Yahoo (YHOO) sees green in black-and-white newsprint.
The Web’s most-visited portal hopes to get a bigger share of the online ad market by launching a program in which it will share content and online ad revenue with more than 200 U.S. newspapers.

Yahoo on Monday unveiled an expansion of a program it launched in November. That program was limited to newspapers placing their job listings on Yahoo HotJobs, its online employment site.

Now, Yahoo and the papers will sell and share search and display ads that will be posted on newspaper sites and Yahoo network sites.

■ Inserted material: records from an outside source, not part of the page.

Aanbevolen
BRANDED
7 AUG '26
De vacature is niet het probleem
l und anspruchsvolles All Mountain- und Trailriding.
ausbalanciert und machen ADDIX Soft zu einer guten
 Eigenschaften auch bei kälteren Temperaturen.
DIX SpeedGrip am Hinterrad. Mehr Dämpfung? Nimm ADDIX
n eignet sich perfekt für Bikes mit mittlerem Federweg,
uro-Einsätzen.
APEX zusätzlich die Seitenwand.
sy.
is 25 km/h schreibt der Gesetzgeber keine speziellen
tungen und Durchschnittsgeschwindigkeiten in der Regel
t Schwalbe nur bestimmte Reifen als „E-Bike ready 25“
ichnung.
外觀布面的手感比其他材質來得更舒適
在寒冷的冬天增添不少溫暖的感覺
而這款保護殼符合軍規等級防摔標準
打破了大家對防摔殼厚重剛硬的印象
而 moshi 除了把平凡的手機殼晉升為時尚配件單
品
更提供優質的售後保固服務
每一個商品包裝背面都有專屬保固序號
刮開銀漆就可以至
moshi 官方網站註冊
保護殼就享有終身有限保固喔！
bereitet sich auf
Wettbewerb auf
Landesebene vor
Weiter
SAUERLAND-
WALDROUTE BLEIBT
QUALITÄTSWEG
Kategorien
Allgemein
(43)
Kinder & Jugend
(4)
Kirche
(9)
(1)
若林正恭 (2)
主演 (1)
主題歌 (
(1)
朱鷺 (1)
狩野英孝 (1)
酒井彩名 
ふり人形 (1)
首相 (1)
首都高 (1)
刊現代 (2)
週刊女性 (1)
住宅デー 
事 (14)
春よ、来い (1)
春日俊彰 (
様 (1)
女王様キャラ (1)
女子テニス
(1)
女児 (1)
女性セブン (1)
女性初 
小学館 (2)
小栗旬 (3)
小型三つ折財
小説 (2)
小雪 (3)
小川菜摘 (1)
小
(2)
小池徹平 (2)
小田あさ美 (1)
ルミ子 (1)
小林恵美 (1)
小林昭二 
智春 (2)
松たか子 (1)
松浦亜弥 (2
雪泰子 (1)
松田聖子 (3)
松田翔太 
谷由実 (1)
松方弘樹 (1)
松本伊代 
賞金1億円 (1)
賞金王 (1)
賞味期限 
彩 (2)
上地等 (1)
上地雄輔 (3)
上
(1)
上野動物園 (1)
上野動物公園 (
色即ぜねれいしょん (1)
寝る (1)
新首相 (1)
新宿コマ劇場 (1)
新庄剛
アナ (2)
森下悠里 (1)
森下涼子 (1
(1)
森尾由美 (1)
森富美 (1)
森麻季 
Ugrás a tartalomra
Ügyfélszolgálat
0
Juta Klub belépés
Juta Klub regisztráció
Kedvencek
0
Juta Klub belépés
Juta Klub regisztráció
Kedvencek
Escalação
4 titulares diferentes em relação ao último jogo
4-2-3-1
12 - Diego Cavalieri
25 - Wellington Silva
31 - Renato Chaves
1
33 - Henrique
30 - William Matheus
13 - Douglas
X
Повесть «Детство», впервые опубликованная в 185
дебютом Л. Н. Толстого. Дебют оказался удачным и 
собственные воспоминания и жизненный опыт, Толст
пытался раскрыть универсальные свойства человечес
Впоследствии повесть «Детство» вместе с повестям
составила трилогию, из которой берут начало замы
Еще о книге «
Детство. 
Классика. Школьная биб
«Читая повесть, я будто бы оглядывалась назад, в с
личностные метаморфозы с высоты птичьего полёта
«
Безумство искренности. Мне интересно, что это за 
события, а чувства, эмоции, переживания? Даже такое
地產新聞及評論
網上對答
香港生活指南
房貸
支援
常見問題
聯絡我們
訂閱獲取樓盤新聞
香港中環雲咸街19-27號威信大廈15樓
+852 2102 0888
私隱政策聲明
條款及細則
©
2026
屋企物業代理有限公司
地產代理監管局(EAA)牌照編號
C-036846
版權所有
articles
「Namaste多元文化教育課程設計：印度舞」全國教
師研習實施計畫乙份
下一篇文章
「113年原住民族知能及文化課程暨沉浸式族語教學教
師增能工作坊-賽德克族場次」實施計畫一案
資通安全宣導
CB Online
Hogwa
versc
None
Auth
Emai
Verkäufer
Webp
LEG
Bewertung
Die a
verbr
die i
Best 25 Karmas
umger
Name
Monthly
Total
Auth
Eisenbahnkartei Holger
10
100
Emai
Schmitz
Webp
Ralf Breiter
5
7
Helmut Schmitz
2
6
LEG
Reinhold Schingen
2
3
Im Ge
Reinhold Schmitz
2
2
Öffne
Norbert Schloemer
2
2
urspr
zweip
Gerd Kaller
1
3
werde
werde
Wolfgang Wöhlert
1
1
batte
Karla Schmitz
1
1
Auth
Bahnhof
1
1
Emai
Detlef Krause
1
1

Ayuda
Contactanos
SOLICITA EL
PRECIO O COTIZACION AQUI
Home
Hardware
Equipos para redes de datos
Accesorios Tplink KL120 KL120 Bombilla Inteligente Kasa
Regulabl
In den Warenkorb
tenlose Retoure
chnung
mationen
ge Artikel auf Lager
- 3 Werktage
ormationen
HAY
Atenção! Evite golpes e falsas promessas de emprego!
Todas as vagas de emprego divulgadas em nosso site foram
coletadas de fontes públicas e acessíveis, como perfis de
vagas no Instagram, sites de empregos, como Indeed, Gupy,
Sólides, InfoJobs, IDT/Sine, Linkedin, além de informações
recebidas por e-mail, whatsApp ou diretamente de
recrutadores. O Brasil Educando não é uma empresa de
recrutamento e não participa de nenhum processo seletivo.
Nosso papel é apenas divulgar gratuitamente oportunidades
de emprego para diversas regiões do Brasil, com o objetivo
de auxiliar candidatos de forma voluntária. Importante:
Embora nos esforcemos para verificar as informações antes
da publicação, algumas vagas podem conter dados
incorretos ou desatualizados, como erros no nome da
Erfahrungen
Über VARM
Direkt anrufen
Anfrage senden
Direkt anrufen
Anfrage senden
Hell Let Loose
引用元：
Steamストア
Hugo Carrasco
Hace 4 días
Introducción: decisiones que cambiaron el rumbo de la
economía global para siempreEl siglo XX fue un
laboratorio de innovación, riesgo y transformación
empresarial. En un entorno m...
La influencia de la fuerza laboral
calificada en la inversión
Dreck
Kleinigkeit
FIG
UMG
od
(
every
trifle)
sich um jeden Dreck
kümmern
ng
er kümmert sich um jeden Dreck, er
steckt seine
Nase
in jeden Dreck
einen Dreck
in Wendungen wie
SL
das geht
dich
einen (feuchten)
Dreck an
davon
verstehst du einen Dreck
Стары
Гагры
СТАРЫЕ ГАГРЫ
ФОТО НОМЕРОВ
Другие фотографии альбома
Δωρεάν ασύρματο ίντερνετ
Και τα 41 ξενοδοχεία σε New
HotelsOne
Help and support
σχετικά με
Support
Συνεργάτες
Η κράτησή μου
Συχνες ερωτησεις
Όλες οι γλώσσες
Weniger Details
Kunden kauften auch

Yahoo announced its expanded newspaper program just three days after chief rival Google (GOOG) expanded its role in the online ad market by saying it would buy ad marketer DoubleClick and one day after Google announced an ad pact with major radio station owner Clear Channel Communications.(CCU)

A Deal A Day
“The pace with which these deals are getting done is unprecedented,” said Greg Sterling, president of research firm Sterling Market Intelligence. “Companies are bulking up.”

The scrambling by Yahoo, Google and others for the online ad market amounts to a latter-day gold rush, says Kathy Sharpe, chief executive of Sharpe Partners, an online marketing agency.
“It’s a land grab,” she said. “The big question is whether any of this land is going to be worth anything five years from now.”

Yahoo says 12 newspaper companies have signed up for its consortium. Those companies, which include McClatchy, (MNI) own 264 newspapers in 44 states. Yahoo launched its newspaper program in November with 176 newspapers owned by seven companies.

Yahoo will sell display and search ads to its advertisers that want their ads on various newspaper Web sites. In turn, newspaper sales teams can give their advertisers the option of appearing on Yahoo sites.

The idea is to give local advertisers a one-stop shop for online and offline ads, Hillary Schneider, Yahoo’s executive vice president of local markets and commerce, said in a conference call Monday.

Big Growth Forecast
“With the newspapers’ sales forces’ ability to sell print and online solutions, we create a unique value proposition for local advertisers,” Schneider said.

Newspapers have been losing ad dollars to the Web and scrambling to find ways to make money online.
Local online ad revenue in the U.S. is expected to rise to $12.4 billion in 2010 from $3.5 billion last year, Gary Pruitt, CEO of McClatchy, said during Monday’s call.

“We have been looking for some time for a way to extend our newspapers’ strength through an online ad network, and it’s clear to us that the consortium . . . represents an extraordinary opportunity,” he said.

Because Yahoo attracts so many visitors, it can drive much-needed traffic to newspaper sites, Sterling says. “It gives newspapers a way to recapture ad dollars that have been leaving them,” he said.

Newspapers also will provide Yahoo with more of their local news. Users who click on a headline on Yahoo News will read the story on the newspaper’s Web site.

“That’s very smart on the part of the newspapers,” Sharpe said. “You are potentially going to bring more eyeballs to your Web site.”